Former Roommates Establish Scholarship

Alumni with student
308 Grace Street founders Ray Harris, David Harris, Jason Wible and Brian Carver meet their first scholarship recipient, Bryan Hooker, center.

From the December 2014 edition of Desktop News | Four College of Arts and Sciences alumni have established a foundation to provide scholarships for graduate students committed to public service. The 308 Grace Street Foundation is named in honor of three founders’ college apartment.

From 1993 to 1996, Jason Wible, Brian Carver and David Harris were roommates living in Apt. 349 at 308 Grace Street. Now, their shared space has become the namesake of a nonprofit scholarship program funded by the three College of Arts and Sciences alumni to be given to a student at The University of Alabama.

308 Grace Street was founded this year by the three alumni and Harris’s father Ray, also an alumnus of the College, and is in the process of qualifying as a nonprofit organization. Scholarships are awarded to a second-year graduate student pursuing a master’s degree in a public policy field. The group’s first scholarship was awarded to a UA student in 2014, Carver said.

“We want to support folks going into public service generally,” Carver said, “We each focus on areas we know. Jason, for more than a decade, has been in the energy industry. I am interested in open access to information, particularly in the government space with transparency, and David, who has a master’s degree in choral conducting and a doctorate in music, is involved in education. With the organization, we want to support people who want to operate in any area of public service.”

The organization plans to offer scholarships that are “enough to pay tuition and have enough left over for a small stipend,” Carver said. Wible had the idea for the foundation and said the scholarships will be around $15,000 to $20,000 depending on the student’s program of study.

Wible, who has worked for Schlumberger, Geoforce, Inc., and the U.S. Department of Energy, is currently pursuing a master’s degree at the University of Texas. After graduation, he plans to work for Advanced Research Projects Agency-Energy, a government-run technology research and development agency.

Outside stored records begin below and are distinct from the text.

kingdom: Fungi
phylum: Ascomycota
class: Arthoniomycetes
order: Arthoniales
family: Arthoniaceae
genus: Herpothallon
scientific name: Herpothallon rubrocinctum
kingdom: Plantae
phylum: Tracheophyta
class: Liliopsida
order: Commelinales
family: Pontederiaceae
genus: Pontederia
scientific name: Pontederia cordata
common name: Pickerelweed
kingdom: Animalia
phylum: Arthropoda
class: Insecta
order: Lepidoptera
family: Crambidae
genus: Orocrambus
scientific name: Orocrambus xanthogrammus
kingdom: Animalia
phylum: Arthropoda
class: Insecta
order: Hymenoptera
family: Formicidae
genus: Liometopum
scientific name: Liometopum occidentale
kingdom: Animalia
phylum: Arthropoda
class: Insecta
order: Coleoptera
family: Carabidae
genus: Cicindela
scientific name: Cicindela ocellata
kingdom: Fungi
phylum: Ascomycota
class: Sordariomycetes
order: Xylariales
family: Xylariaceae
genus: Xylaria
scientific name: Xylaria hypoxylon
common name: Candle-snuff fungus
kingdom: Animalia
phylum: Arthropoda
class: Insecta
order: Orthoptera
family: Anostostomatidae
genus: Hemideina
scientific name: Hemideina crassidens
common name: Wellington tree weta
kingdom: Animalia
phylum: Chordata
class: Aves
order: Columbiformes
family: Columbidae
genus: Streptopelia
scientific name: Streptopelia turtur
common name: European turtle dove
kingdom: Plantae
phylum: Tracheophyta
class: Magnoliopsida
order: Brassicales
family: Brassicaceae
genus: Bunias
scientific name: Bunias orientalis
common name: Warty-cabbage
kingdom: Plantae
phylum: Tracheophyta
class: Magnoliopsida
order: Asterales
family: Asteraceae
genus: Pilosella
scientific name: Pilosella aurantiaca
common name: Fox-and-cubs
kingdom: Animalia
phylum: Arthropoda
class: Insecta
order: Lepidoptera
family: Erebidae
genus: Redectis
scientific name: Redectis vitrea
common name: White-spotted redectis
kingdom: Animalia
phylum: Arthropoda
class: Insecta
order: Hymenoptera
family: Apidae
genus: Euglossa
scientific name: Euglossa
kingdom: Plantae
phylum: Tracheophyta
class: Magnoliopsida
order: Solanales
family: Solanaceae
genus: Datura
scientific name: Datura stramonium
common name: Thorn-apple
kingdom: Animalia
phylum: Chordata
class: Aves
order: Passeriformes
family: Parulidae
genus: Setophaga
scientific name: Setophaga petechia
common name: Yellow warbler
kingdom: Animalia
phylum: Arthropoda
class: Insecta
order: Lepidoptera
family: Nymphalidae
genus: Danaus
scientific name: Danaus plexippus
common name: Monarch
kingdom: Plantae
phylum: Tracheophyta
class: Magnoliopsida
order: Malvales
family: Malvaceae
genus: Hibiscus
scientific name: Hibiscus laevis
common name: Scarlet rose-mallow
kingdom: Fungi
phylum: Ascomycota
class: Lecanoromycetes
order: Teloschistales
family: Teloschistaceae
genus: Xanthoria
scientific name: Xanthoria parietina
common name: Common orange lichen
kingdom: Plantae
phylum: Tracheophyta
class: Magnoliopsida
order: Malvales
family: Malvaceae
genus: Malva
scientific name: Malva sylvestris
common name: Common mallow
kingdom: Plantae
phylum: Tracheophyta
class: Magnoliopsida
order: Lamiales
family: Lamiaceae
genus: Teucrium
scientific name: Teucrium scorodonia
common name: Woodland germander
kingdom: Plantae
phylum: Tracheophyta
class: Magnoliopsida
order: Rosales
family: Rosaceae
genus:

“Coming back to graduate school, I’ve realized how much the cost of education has increased and how that has negatively affected students, especially students interested in public service,” Wible said. “They are significantly discouraged from participating in public life because they are hundreds of thousands of dollars in debt, and public service jobs are not that high-paying. I want our very best students to be able to serve in the public sector. In the 1950s and 1960s, the best and brightest of Yale and Princeton did service and government work. That’s much harder to do today with student debt as crippling as it is.”

As University of Alabama alumni, they decided that their initial scholarship would be awarded to a UA student by Dr. Richard Fording, professor and chair of the Department of Political Science, which houses UA’s master’s degree in public policy. Through fundraising efforts and other investments, the group has raised enough money to expand 308 Grace Street’s contributions to the University of Texas in 2015 and, in 2016, to the University of California-Berkeley, where Carver works as an associate professor. The organization will continue to award a scholarship to a UA student each year.

“Something not realized in the public consciousness is how much innovation and technology is driven by government,” Wible said. “The Defense Advanced Research Projects Agency, the internet, global positioning systems, nuclear power, railways – all of these things had 40 years of the government investing in them before the private sector invested a dime. These are things that make our lives better, and we need smart people working on them.”

Students interested in the scholarship submit an application and essay explaining how they plan to change the world, Wible said.

“There are a lot of problems in the public sector right now,” Carver said. “We need a lot of people to dedicate themselves to address them, and it is extremely beneficial for students interested in public service to graduate without a lot of debt. These programs give people tools to analyze extremely complex issues. What we need in the public sector is a lot more sound analysis and a lot less partisan bickering. Hopefully, graduates of these programs can be voices of reason in a very argumentative landscape.”